
 The great majority of Germans in the 1930s "espoused traditional anti-Semitism in one form or another," but neither demanded nor opposed anti-Jewish measures, which most Germans considered a peripheral issue, wrote Friedlander. Most of the largely middle class, educated population of Germany accepted Nazi policies against the Jews and ignored the systematic removal of Jews from Germany's government, business and cultural life.

 Friedlander made extensive use of new documents in his research, including local German police reports. "Among most 'ordinary Germans' there was acquiescence regarding the segregation and dismissal of the Jews from civil service" -employment which in pre-war Germany included judges, doctors in public hospitals and university professors, among many others, Friedlander wrote. "There was some glee in witnessing their degradation, but outside party ranks, there was no massive agitation to expel them from Germany or to unleash violence against them."

 The German majority did not advocate violence against the Jews, but when Hitler pursued a policy of total extermination in 1941, the "hundreds of thousands of 'ordinary Germans' who actively participated in the killings acted no differently from the equally numerous and 'ordinary' Austrians, Rumanians, Ukrainians, Balts and other Europeans who became the most willing operatives of the murder machinery functioning in their midst," Friedlander wrote.

 In Hitler, "cold calculation and blind fury coexisted and could find almost simultaneous expression," Friedlander wrote. Yet very few of the approximately 525,000 Jews living in Germany in January 1933 sensed the implications or foresaw the terror to come. A small number of Jewish artists and intellectuals left Germany almost immediately after Hitler's rise to power, but the vast majority of German Jews felt "no apparent sense of panic or urgency," Friedlander wrote. Even by the end of 1933, when tens of millions of people inside and outside Germany were aware of the Nazis' "systematic policy of segregation and persecution" against the Jews, the majority felt anxiety but no need to leave the country.

 Jews who left Nazi Germany lost virtually everything they owned, Friedlander noted. The vast majority of German Jews knew they would face continued discrimination, but thought they could maintain their livelihood in Germany, he said. By January 1939, Jews were forced by law to sell their businesses and valuables, such as land, stock, jewels and works or art. By 1939, the Nazis had "entirely destroyed any remaining possibility for Jewish life in Germany," Friedlander said. That November, all Jewish children still attending German schools were expelled. The same year, Hitler approved the mass murder of handicapped children and mentally ill adults.

 Throughout the 1930s, no powerful voice within Germany was raised against the Nazi regime. With very few exceptions, the Protestant and Catholic Churches were silent; no criticism or protest came from German universities. By 1939, virtually every American newspaper published editorials condemning the Nazis, but U.S. policies toward Germany did not change, he said. France, unlike other democratic countries, failed to offer even a symbolic gesture of protest against the Nazis.

 Hitler did not hint what the final goal of his anti-Jewish policy would be in his first years in power, Friedlander said. His main goal toward the Jews in the late 1930s was to force their emigration to a distant country after confiscating their wealth. Friedlander finds no evidence of any plans for total extermination of the Jews prior to Germany's invasion of the Soviet Union.

 When Germany annexed Austria in March 1938, the persecution of Austrian Jews, especially in Vienna, outpaced the persecution in Germany, Friedlander says. "Public humiliation was more blatant and sadistic; expropriation better organized; forced emigration more rapid," and the Austrians "relished the public shows of degradation," he writes.

 Friedlander's other books include History, Memory, and the Extermination of the Jews, (1993), Reflections of Nazism, (1984), and When Memory Comes (1979). He is the senior editor of the journal History and Memory.

Given data:
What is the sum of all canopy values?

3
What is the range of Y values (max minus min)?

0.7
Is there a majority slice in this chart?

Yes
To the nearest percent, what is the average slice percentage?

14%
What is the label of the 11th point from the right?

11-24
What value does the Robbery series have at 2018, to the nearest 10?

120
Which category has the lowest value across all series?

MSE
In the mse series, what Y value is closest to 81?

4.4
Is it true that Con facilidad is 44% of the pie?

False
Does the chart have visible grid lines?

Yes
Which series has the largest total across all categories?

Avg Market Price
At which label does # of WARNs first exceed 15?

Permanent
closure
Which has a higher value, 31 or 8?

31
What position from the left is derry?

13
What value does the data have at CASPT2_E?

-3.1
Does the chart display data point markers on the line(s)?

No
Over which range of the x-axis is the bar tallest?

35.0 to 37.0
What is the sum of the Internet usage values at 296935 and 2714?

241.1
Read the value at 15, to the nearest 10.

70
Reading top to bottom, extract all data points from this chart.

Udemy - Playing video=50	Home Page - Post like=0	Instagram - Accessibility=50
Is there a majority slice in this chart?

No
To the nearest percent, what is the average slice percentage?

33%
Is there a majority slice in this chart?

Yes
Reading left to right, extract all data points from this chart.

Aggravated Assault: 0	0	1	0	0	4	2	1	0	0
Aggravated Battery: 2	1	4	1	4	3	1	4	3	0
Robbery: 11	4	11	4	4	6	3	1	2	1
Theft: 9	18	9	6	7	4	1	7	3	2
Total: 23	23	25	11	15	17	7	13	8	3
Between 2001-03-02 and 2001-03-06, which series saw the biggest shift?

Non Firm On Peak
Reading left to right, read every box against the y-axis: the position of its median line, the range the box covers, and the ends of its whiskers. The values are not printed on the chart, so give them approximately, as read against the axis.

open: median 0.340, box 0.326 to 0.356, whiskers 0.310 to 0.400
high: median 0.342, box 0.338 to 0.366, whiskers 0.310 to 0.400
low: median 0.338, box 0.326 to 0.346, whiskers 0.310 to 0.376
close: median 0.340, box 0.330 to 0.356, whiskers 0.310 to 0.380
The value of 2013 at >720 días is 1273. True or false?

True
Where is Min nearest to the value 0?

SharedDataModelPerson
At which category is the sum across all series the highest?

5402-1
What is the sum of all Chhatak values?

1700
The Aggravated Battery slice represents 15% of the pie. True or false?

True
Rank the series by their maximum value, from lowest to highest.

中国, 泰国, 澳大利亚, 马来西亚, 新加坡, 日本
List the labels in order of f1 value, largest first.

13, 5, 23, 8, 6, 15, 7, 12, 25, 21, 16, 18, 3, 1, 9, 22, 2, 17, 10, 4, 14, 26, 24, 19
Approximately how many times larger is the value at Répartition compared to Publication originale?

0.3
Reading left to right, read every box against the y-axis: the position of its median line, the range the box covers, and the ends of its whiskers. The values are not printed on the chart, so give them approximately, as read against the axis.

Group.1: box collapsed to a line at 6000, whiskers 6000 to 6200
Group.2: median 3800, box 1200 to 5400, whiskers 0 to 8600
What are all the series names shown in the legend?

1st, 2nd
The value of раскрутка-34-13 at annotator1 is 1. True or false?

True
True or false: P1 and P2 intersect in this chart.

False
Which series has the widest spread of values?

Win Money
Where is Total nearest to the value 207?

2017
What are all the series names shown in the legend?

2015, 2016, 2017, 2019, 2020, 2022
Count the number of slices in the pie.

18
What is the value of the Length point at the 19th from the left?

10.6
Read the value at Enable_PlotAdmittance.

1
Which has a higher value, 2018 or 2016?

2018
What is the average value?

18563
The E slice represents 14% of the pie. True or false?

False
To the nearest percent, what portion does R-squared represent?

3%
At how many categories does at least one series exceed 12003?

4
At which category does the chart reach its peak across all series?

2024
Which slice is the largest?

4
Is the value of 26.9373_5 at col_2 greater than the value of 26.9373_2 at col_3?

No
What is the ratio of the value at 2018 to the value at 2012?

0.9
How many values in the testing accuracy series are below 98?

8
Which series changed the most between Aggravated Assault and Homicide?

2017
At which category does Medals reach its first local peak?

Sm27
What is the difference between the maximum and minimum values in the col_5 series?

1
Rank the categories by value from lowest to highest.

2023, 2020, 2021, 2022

Tasks to carry out:
1. Summarize the Friedlander article in two sentences.
2. Render this sentence from the Friedlander article in French: "Throughout the 1930s, no powerful voice within Germany was raised against the Nazi regime."
3. Duplicate the part of the Friedlander article that opens with the words containing "Throughout the 1930s, no" and closes with "the Soviet Union.".
The listing comes from a separate source and has no connection to the Friedlander article.

Outputs by task:
1. According to Friedlander, most Germans in the 1930s accepted Nazi policies against the Jews without demanding or opposing them, and even at the end of 1933 most German Jews felt anxiety but no need to leave the country. By 1939 the Nazis had destroyed any remaining possibility for Jewish life in Germany, yet no powerful voice within Germany was raised against the regime, and Friedlander finds no evidence of plans for total extermination before Germany's invasion of the Soviet Union.

2. Tout au long des années 1930, aucune voix puissante ne s'est élevée en Allemagne contre le régime nazi.

3.
Throughout the 1930s, no powerful voice within Germany was raised against the Nazi regime. With very few exceptions, the Protestant and Catholic Churches were silent; no criticism or protest came from German universities. By 1939, virtually every American newspaper published editorials condemning the Nazis, but U.S. policies toward Germany did not change, he said. France, unlike other democratic countries, failed to offer even a symbolic gesture of protest against the Nazis.

 Hitler did not hint what the final goal of his anti-Jewish policy would be in his first years in power, Friedlander said. His main goal toward the Jews in the late 1930s was to force their emigration to a distant country after confiscating their wealth. Friedlander finds no evidence of any plans for total extermination of the Jews prior to Germany's invasion of the Soviet Union.